**TEXT SECTION:**
The overspend in the service areas is driven by a number of factors, including the non-achievement of value improvement programme, VIP, targets, higher levels and higher complexity of demand, costs associated with meeting national standards and emergency placements beyond the level funded. Based on spending this year to date, it is clear that there will be an overrun in 2018. In that context, the announcement by the Minister for Public Expenditure and Reform, Deputy Donohoe, that he intends to allocate an additional €700 million to the health service in 2018 by way of a Supplementary Estimate is most welcome, particularly bearing in mind that it has been possible to carry this additionality into the base for 2019.
In drafting the capital plan for the period 2018 to 2022, the HSE identified a deficit in construction capital funding for 2018 of €109 million. During 2018 extensive measures to actively manage the capital budget have been applied. This has involved balancing, as much as practicable, the fulfilment of contractual commitments, delivery of projects and managing equipment and infrastructural risk issues such that capital expenditure remains within profile. Following this extensive engagement and management of issues, capital spending to September 2018 remains within profile. Nevertheless, there are limits to which such a level of funding shortfall in the year can be managed. As the end of the year approaches and following implementation of the measures I have outlined in the past 12 months, the projected year-end deficit has been managed down, with no further viable options available to meet this gap. However, the Minister for Public Expenditure and Reform has approved a further €20 million to be allocated to bridge a proportion of this gap in 2018 as part of the overall Supplementary Estimate amount.

[Saved data entries]
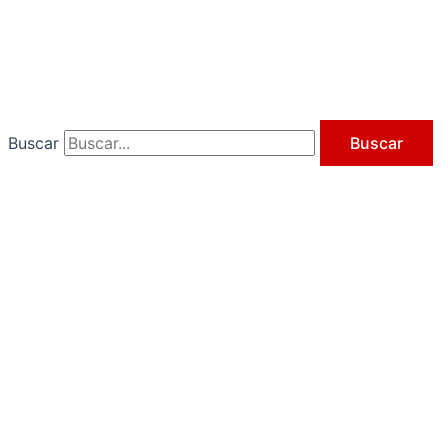
Ir
al
contenido
Buscar
Buscar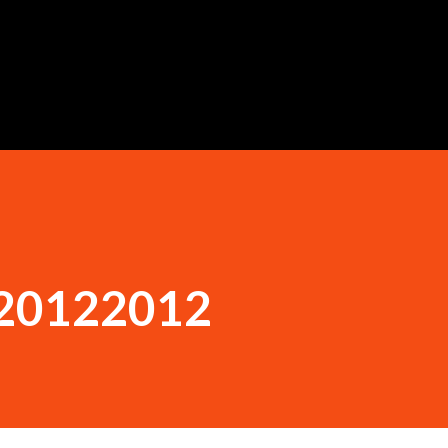
Ugrás a fő tartalomra
 20122012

**WHAT THIS EXERCISE ASKS:**
[a] In the health spending text, why is the announcement of an additional €700 million for 2018 described as most welcome? Answer in one to three sentences.
[b] Update the health spending text, starting at the words "The overspend in" and stopping after "base for 2019.", with "higher complexity" replaced by "greater complexity".
[c] Take the health spending text further, continuing on from its final sentence.
The saved data entries are separate material and are not part of the health spending text.

**TASK RESULTS:**
[a] Spending so far in the year makes clear that there will be an overrun in 2018, so the extra money is needed. It is especially welcome because it has been possible to carry this additional funding into the base for 2019.

[b]
The overspend in the service areas is driven by a number of factors, including the non-achievement of value improvement programme, VIP, targets, higher levels and greater complexity of demand, costs associated with meeting national standards and emergency placements beyond the level funded. Based on spending this year to date, it is clear that there will be an overrun in 2018. In that context, the announcement by the Minister for Public Expenditure and Reform, Deputy Donohoe, that he intends to allocate an additional €700 million to the health service in 2018 by way of a Supplementary Estimate is most welcome, particularly bearing in mind that it has been possible to carry this additionality into the base for 2019.

[c]
Despite welcome increases over recent years, a financial challenge remains as we deal with a larger and older population, more acute health and social care requirements, increased demand for new and existing drugs and the rising costs of health technology. The costs of payments under the State Claims Agency are also rising, adding to the overall cost of health above the operational costs funded to meet the health demands of a growing and ageing population. The HSE is reporting significant overruns in the year to date and the Department continues to work closely with it to identify measures to reduce the projected deficit through mitigating actions, without impacting service levels. It is now anticipated that the bulk of VIP 1 savings for the year will be achieved in 2018, as well as a small amount of savings under VIP 2.
We must maintain our focus on improving the way services are organised and delivered, and on reducing costs, in order to maximise the ability of the health service to respond to growing needs. It is essential that those managing and delivering the service demonstrate good practice by delivering the best possible healthcare within the limits of resources that have been made available by Government each year.